Incredibile il fermento che anima questi Commissari e questi direttori, una bella doccia gelata stop tavolo unitario per riforma e in attesa bocce fermeperchè anche l’Ater della Provincia si sta dando da fare.
Oggi l’Assessore Regionale Refrigeri ha ricevuto le OO.SS molto incazzate, in quanto sia all’Ater di Roma che all’Ater della Provincia questi commissari stanno dando i numeri per un efficientismo rivolto solo nei confronti dei dipendenti, ma per quanto riguarda invece la gestione è sempre tutto uguale, illegalità e abuso.
Alla Provincia di Roma il Commissario tutto fare che svolge anche il ruolo del direttore ha deciso di tafliare il salario accessorio ai fini del risparmio, ma solo sui dipendenti per dimostrare in questo modo che forse l’Ater può risollevarsi,ma la cosa è alquanto ridicola perché le Ater si potranno risollevare solo se si applicheranno correttamente le leggi vigenti e non interpretate dai vari dirigenti e se vendono gli immobili in modo da risparmiare notevolmente su manutenzioni aleatorie .

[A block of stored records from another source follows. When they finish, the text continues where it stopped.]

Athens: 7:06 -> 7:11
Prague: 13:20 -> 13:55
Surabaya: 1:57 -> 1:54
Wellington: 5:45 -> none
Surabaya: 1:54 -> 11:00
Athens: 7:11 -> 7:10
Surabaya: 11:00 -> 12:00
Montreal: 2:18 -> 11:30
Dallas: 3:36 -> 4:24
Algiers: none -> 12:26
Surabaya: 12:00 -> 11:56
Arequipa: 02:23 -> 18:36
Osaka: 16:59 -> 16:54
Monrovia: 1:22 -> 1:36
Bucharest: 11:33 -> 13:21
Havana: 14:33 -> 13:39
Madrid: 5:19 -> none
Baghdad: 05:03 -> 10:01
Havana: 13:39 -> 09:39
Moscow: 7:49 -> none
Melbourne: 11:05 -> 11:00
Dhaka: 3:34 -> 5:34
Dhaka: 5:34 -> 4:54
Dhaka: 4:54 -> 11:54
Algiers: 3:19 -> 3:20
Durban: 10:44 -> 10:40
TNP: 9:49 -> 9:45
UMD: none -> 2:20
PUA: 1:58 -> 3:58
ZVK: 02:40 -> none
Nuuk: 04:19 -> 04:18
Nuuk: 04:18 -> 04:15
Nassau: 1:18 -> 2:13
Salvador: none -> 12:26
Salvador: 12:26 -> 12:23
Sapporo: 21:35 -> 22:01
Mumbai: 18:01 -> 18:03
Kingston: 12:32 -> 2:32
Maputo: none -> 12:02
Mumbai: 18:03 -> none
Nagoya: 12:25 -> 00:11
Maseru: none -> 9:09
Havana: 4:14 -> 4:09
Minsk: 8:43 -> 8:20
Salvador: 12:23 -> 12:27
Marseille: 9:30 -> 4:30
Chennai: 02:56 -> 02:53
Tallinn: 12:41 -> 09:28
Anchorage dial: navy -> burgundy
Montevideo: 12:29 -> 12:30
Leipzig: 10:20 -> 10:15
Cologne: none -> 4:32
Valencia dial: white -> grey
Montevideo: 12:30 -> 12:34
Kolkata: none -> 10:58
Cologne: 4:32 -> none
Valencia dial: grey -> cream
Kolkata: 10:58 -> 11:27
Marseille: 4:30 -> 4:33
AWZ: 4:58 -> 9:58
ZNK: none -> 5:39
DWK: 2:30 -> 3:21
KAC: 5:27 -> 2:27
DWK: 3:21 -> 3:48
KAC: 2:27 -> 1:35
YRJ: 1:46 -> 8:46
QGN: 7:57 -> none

Risparmiare quei due soldi tagliando gli stipendi non si fa altro che aumentare la crisi perché se questi signori non lo hanno ancora capito il sistema capitalistico si regge solo sulla spesa.
Inoltre tale taglio che è anche risibile nella sua sostanza è ingiustificato in quanto i dipendenti della Provincia hanno sempre dato tutto il loro impegno e non si capiscono tali scelte.
Vogliono tutti imitare RENZI, ma senza averne il physique du role, purtroppo anche questo Commissario ci ha profondamente deluso e siamo veramente preoccupati di cosa possa combinare ancora.
In merito all’ATER di Roma la Regione ha riservato anche per l’Ater di Roma una bella doccia gelata.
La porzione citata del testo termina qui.